Choreographic practices of working together

The three-day symposium Working Together Transnationally. Structures, Conditions and Artistic Practices took place from March 31st until April 2nd in collaboration with the European Dancehouse Network. Curated together with the Brussels based sociologist Rudi Laermans and facilitated by Fearghus Ó Conchúir, about 70 international guests and participants discussed and practiced models of solidarity within and between production structures and artists, investigated possible media of collaboration and explored choreographic forms of collaboration.

The report below focuses on the third day, when participants met up in the studio for an introduction to four choreographic approaches to artistic collaboration.

Choreographic practices of working together

After discussions on the structural aspect of solidarity, as well as the binding and/or separating effects of collaboration, the third day of the symposium brought people into the studio. Two parallel workshops in the morning and two parallel workshops in the afternoon suggested methods of and approaches to working together artistically, while also involving the body on a practical level.

Eleanor Bauer’s workshop Nobody’s Business was a situational enactment of Nobody’s Business, an initiative set up by Eleanor Bauer in 2015 that wants to facilitate the sharing of practices, knowledge and methods both digitally and face-to-face. As such Nobody’s Business is an initiative for local and international exchange in the performing arts. The ambition is to facilitate the non-exclusive and collective production and distribution of practices, knowledge and methods through specific procedures or meetings guidelines. In the workshop, the participants practised collectivelly writing a text together.

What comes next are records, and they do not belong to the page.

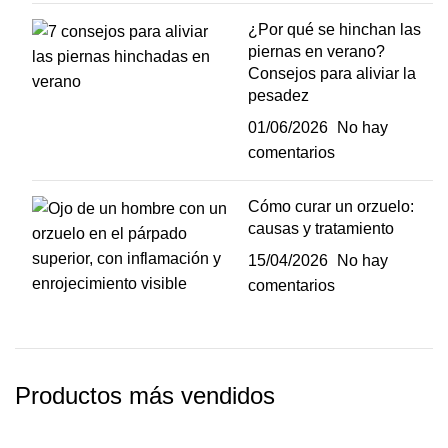
¿Por qué se hinchan las
piernas en verano?
Consejos para aliviar la
pesadez
01/06/2026
No hay
comentarios
Cómo curar un orzuelo:
causas y tratamiento
15/04/2026
No hay
comentarios
Productos más vendidos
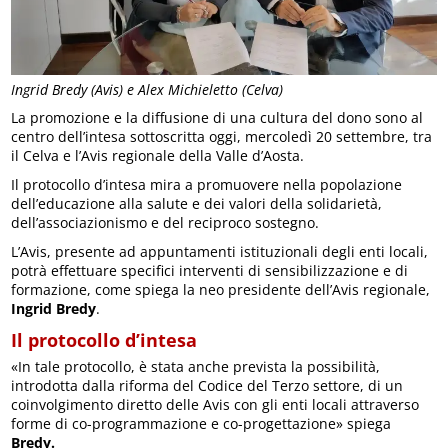
Ingrid Bredy (Avis) e Alex Michieletto (Celva)
La promozione e la diffusione di una cultura del dono sono al
centro dell’intesa sottoscritta oggi, mercoledì 20 settembre, tra
il Celva e l’Avis regionale della Valle d’Aosta.
Il protocollo d’intesa mira a promuovere nella popolazione
dell’educazione alla salute e dei valori della solidarietà,
dell’associazionismo e del reciproco sostegno.
L’Avis, presente ad appuntamenti istituzionali degli enti locali,
potrà effettuare specifici interventi di sensibilizzazione e di
formazione, come spiega la neo presidente dell’Avis regionale,
Ingrid Bredy
.
Il protocollo d’intesa
«In tale protocollo, è stata anche prevista la possibilità,
introdotta dalla riforma del Codice del Terzo settore, di un
coinvolgimento diretto delle Avis con gli enti locali attraverso
forme di co-programmazione e co-progettazione» spiega
Bredy.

Leonardo Delogu’s workshop temporary settlement took place parallel to Nobody’s Business. It tied in with his presentation on the media of collaboration on the second day of the symposium and aimed at creating a situation in which all participants collectively experience the concepts of presence, listening and cohabitation through walking. Walking in a group, having area to explore, but not a specific path to follow easily becomes an exercise in negotiation and at the same time an aesthetic and political act, and in the end an urban ritual. Thus, the workshop participants went on a silent walk together through the neighbourhood of Kampnagel. There was no indicated route, the idea was rather to find a path together by communicating through other means than words and to finally find the way back to the point of departure.

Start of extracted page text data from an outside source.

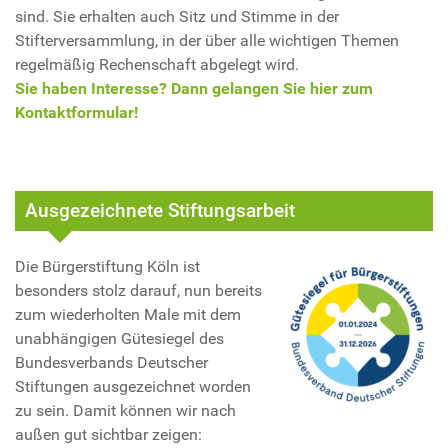
sind. Sie erhalten auch Sitz und Stimme in der
Stifterversammlung, in der über alle wichtigen Themen
regelmäßig Rechenschaft abgelegt wird.
Sie haben Interesse? Dann gelangen Sie hier zum
Kontaktformular!
Ausgezeichnete Stiftungsarbeit
Die Bürgerstiftung Köln ist
besonders stolz darauf, nun bereits
zum wiederholten Male mit dem
unabhängigen Gütesiegel des
Bundesverbands Deutscher
Stiftungen ausgezeichnet worden
zu sein. Damit können wir nach
außen gut sichtbar zeigen:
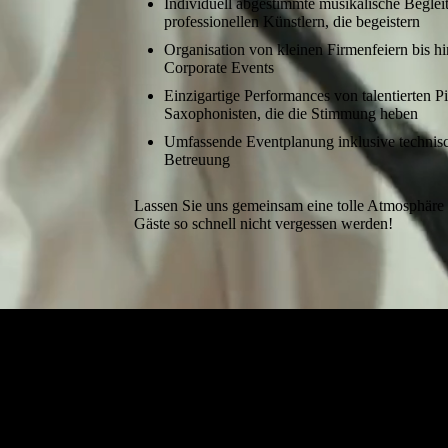
Individuell abgestimmte musikalische Begle
professionellen Künstlern, die begeistern
Organisation von kleinen Firmenfeiern bis h
Corporate Events
Einzigartige Performances von talentierten P
Saxophonisten, die die Stimmung heben
Umfassende Eventplanung inklusive techni
Betreuung
Lassen Sie uns gemeinsam eine tolle Atmosphäre s
Gäste so schnell nicht vergessen werden!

In the afternoon Eszter Gál’s workshop dance and beyond introduced contact improvisation as a dance form based on the communication between two moving bodies that are in physical contact. Thus the participants went into a shared movement research that focused on a practice of listening and responding to the changing inner and outer environment. The participants practiced relating to each other and the group with contact moves and games. Trust and safety thus turned out to be the key issues and important media of dancing together.

Drawing on the working method practiced by the collective Marble Crowd, Saga Sigurðardottir’s workshop Playing as a Way of Togetherness invited the participants to engage with the topics of the symposium through means of play, suggesting the playful as a practical approach to collaboration: Playing as a way of togetherness – of thinking together, doing together. Participants were offered a playground to “converse” in, that is, to engage with questions, impulses and ideas together through absurd tasks where the imaginative, intuitive and physical is called upon. The participants were split into three groups that alternated in observing and developing landscapes together. Cardboard boxes were offered as basic material for the shared on-going process of building, such as a clinic for Europe, a Japanese garden or a haunted house.